----- Original Message -----
> From: "Stephen J. Turnbull" <[email protected]>
> To: "Franck Martin" <[email protected]>
> Cc: [email protected]
> Sent: Thursday, March 26, 2015 10:28:18 PM
> Subject: Re: [dmarc-ietf] Next steps for RFC 7489 (DMARC)
> 
> Franck Martin writes:
> 
>  > 2) Mailing lists should be able to differentiate between an Hard
>  >    bounce and a Soft bounce (by now).
>  >    
> http://www.iana.org/assignments/smtp-enhanced-status-codes/smtp-enhanced-status-codes.xhtml
>  >    is 7 years old now.
> 
> They can, but the problem that caused collateral damage to subscribers
> is hard bounces, and "p=reject" is a hard bounce.  Perhaps you mean
> discriminating between "technical hard bounces" and "policy hard
> bounces", but even there (a) I don't understand why you think there's
> a difference in the way the ML should treat them, and (b) many
> receiving sites deliberately conceal policy bounces, and especially
> the reason for them.

There is:
Temporary Failure: SMTP Status code 4xx (mainly): try again in a few minutes or 
on a different MX/IP
Permanent Failure: SMTP Status code 5xx (mainly): don't try again, get the user 
to fix it
and:
Hard Bounce: "no such mailbox/user/email address here" (SMTP enhanced status 
code, like 5.1.1), usually a permanent failure
Soft Bounce: "there may be a valid mailbox/user/email address here, but we are 
not accepting this email" (SMTP enhanced status code like 5.7.1), a permanent 
or temporary failure

Before the SMTP enhanced error codes existed, you had to parse the text portion 
of the error message and tried to figure out what it meant. You still kind of 
do it today.

http://help.campaignmonitor.com/topic.aspx?t=26#soft-vs-hard
https://sendgrid.com/blog/email-bounce-management/
http://www.boogietools.com/Products/Linux/BounceStudioAPI/Email-Bounce-Boogie-Bounce-API-Categories.asp

I admit, it is a bit of rocket science here, and if you can't deliver email 
reliably after several repeated soft bounces, then you should mark the email 
address as bounced and get the user to re-confirm it. Your mileage may vary.

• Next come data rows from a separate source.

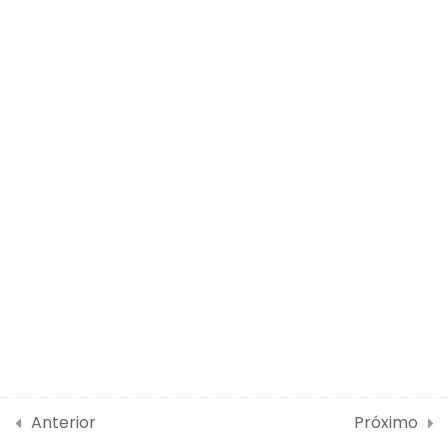
2
Educação Especial e
Inclusiva
2
Parâmetros e
Indicadores
3
Plano Nacional de
Educação – PNE
4
Parâmetros
Curriculares Nacionais
(PCNs)
Anterior
Próximo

Also there is the notion of bouncing vs rejecting which I prefer to call 
asynchronous bounce vs synchronous bounce, because even when you reject, an 
email (bounce) is usually created to be placed in the mailbox of the sender to 
inform him/her the email was not sent.

as for DMARC:
http://tools.ietf.org/html/rfc7489#section-10.3
and AFAIK, the text portion of the current implementations I know of gives a 
hint, it is because of DMARC.

I know mailman 3.0 has a better bounce management system, and I think it will 
be a separate library, which would be awesome, because it can be included in 
other open source projects. So when the mailing list recognize the bounce is 
due to DMARC, then it could either ignore the bounce, or mark that against the 
original sender rather than the receiver. No more collateral damage.